While checking out
Vol. 2 of the excellent Elvis Mitchell/Timothy Greenfield-Sanders documentary series
The Black List, which premiered on HBO last night, I really dug the wall-to-wall yet laid-back and pitch-perfect score by Soulive keyboardist and first-time scorer Neal Evans. The series' cool main/end title theme can be streamed on Evans' MySpace. (There was a lot of terrific original scoring on the tube last night.
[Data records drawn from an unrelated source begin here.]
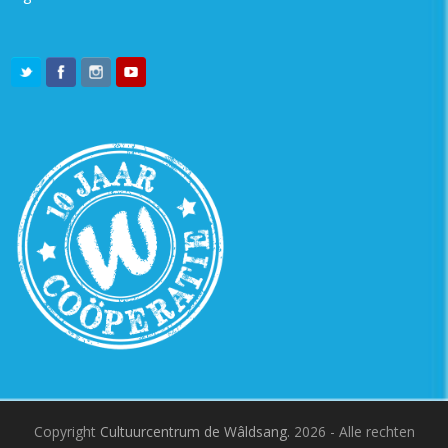
Copyright
Cultuurcentrum de Wâldsang.
2026 - Alle rechten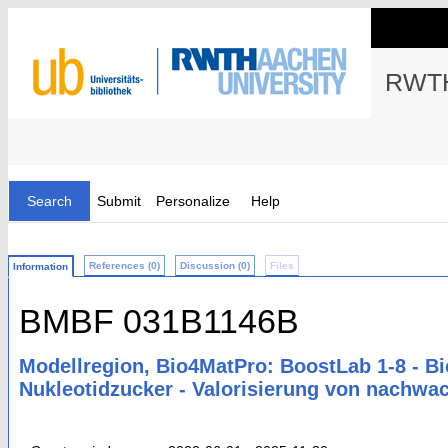
RWTH
Search
Submit
Personalize
Help
References (0)
Discussion (0)
Files
Information
BMBF 031B1146B
Modellregion, Bio4MatPro: BoostLab 1-8 - Bi
Nukleotidzucker - Valorisierung von nachwa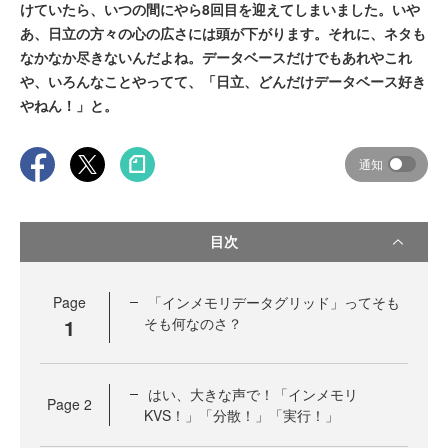
けていたら、いつの間にやら8回目を迎えてしまいました。いや
あ、日立の方々の心の広さには頭が下がります。それに、ネタも
なかなか尽きないんだよね。データベースだけでもあれやこれ
や、いろんなことやってて、「日立、どんだけデータベース好き
やねん！」と。
通知
目次
Page
「インメモリデータグリッド」ってそも
1
そも何なのさ？
はい、大きな声で！「インメモリ
Page
2
KVS！」「分散！」「実行！」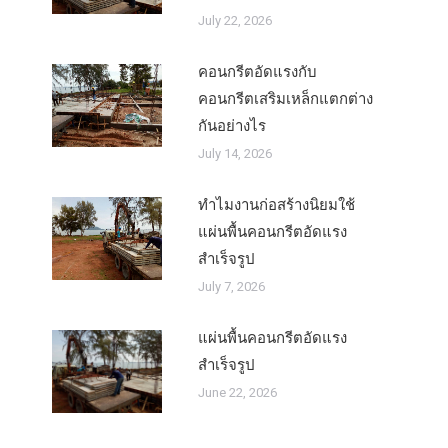
July 22, 2026
คอนกรีตอัดแรงกับ
คอนกรีตเสริมเหล็กแตกต่าง
กันอย่างไร
July 14, 2026
ทำไมงานก่อสร้างนิยมใช้
แผ่นพื้นคอนกรีตอัดแรง
สำเร็จรูป
July 7, 2026
แผ่นพื้นคอนกรีตอัดแรง
สำเร็จรูป
June 22, 2026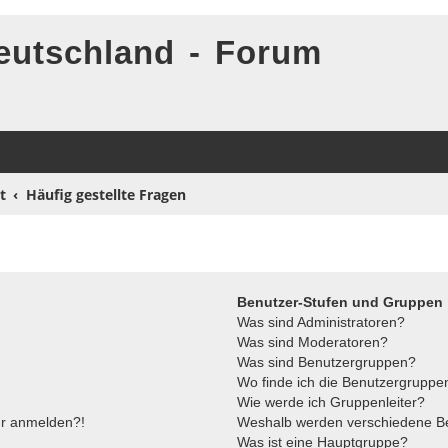
eutschland - Forum
t
Häufig gestellte Fragen
Benutzer-Stufen und Gruppen
Was sind Administratoren?
Was sind Moderatoren?
Was sind Benutzergruppen?
Wo finde ich die Benutzergruppen
Wie werde ich Gruppenleiter?
ehr anmelden?!
Weshalb werden verschiedene Ben
Was ist eine Hauptgruppe?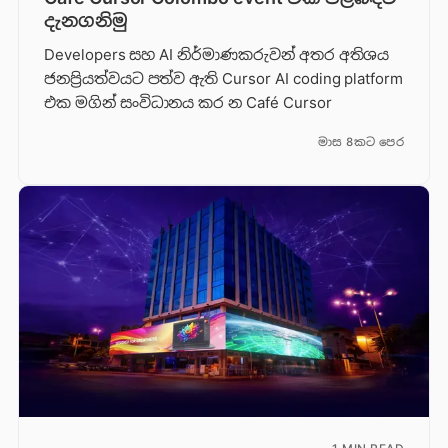
දැනගනිමු
Developers සහ AI නිර්මාණකරුවන් අතර අතිශය
ජනප්‍රියත්වයට පත්ව ඇති Cursor AI coding platform
එක මගින් සංවිධානය කර න Café Cursor
මාස 8කට පෙර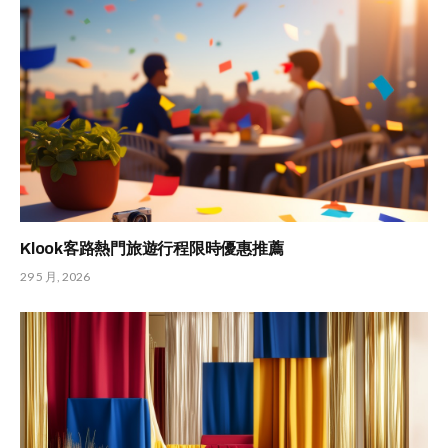
Klook客路熱門旅遊行程限時優惠推薦
29 5 月, 2026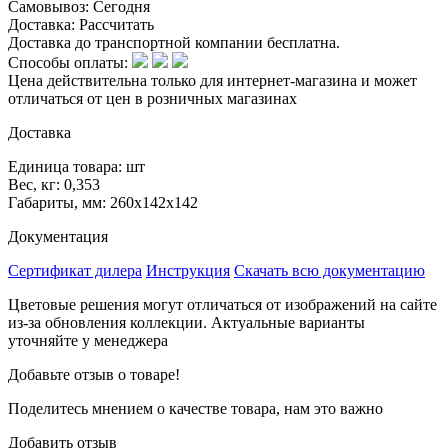
Самовывоз:
Сегодня
Доставка:
Рассчитать
Доставка до транспортной компании бесплатна.
Способы оплаты:
Цена действительна только для интернет-магазина и может
отличаться от цен в розничных магазинах
Доставка
Единица товара: шт
Вес, кг: 0,353
Габариты, мм: 260х142х142
Документация
Сертификат дилера
Инструкция
Скачать всю документацию
Цветовые решения могут отличаться от изображений на сайте
из-за обновления коллекции. Актуальные варианты
уточняйте у менеджера
Добавьте отзыв о товаре!
Поделитесь мнением о качестве товара, нам это важно
Добавить отзыв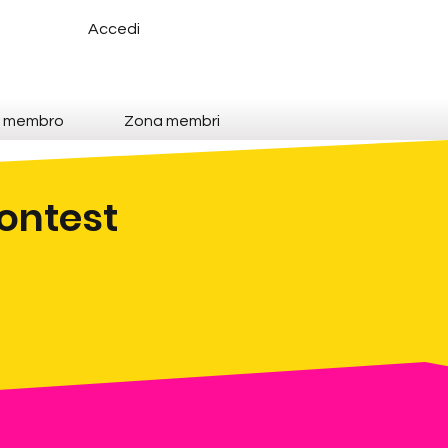
Accedi
e membro
Zona membri
Contest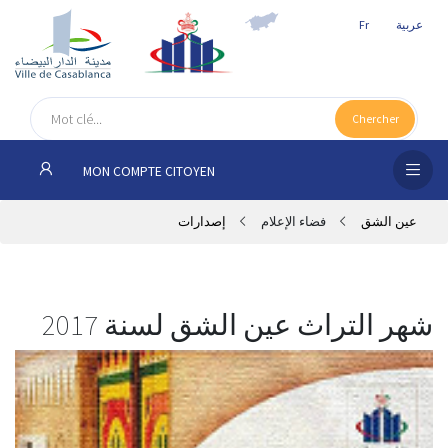
عربية
Fr
الص
الرئ
Chercher
مج
MON COMPTE CITOYEN
المق
عين الشق
فضاء الإعلام
إصدارات
الإد
التر
الخد
شهر التراث عين الشق لسنة 2017
فض
الإع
Besides Evans'
Black List score--which is as multifaceted as the range of different black experiences that are captured in the doc--I also enjoyed Jeff Richmond's tinkly "hunting for Liz's boobies picture" theme for piano and flute during
the latest 30 Rock.)

Former UC Santa Cruz students like myself will get a kick out of
The Black List: Vol. 2 because two of the interviewees are from UCSC's past (Angela Davis was a longtime History of Consciousness professor there, and ex-
SNLer Maya Rudolph graduated from the Porter part of campus and majored in photography). Also, there are a couple of film music-related bits in
Vol. 2 that are noteworthy (no pun intended). Melvin Van Peebles briefly recalls working on the
Sweet Sweetback's Baadasssss Song soundtrack with a then-unknown-and-starving band--Earth, Wind & Fire--and in my favorite
Vol. 2 segment,
Ghost Dog and
Afro Samurai composer RZA discusses how he found empowerment through chess tournaments, martial arts flicks like
The 36th Chamber of Shaolin ("The Asian history was remarkable and special... That brotherhood right there helped me spawn the brotherhood of the Wu-Tang Clan") and
Silver Surfer comics.
Rizz's admiration of Norrin Radd is similar to how many of us Asian American writers and artists have felt empowered through the comics medium, whether it's reading comics about heroes with AA-like experiences and identifying with those characters--even though they're of a different color--or creating comics with actual AA characters like the tales in the
Secret Identities anthology (see how I tied it back to
Secret Identities? April 14 in stores everywhere). His story about Wu-Tang fans who have asked him during his college lectures why he's not keeping it real and why he's trying to ditch the hood is heartbreaking. Who'd have thought RZA's segment would be the most introspective and moving part of the doc?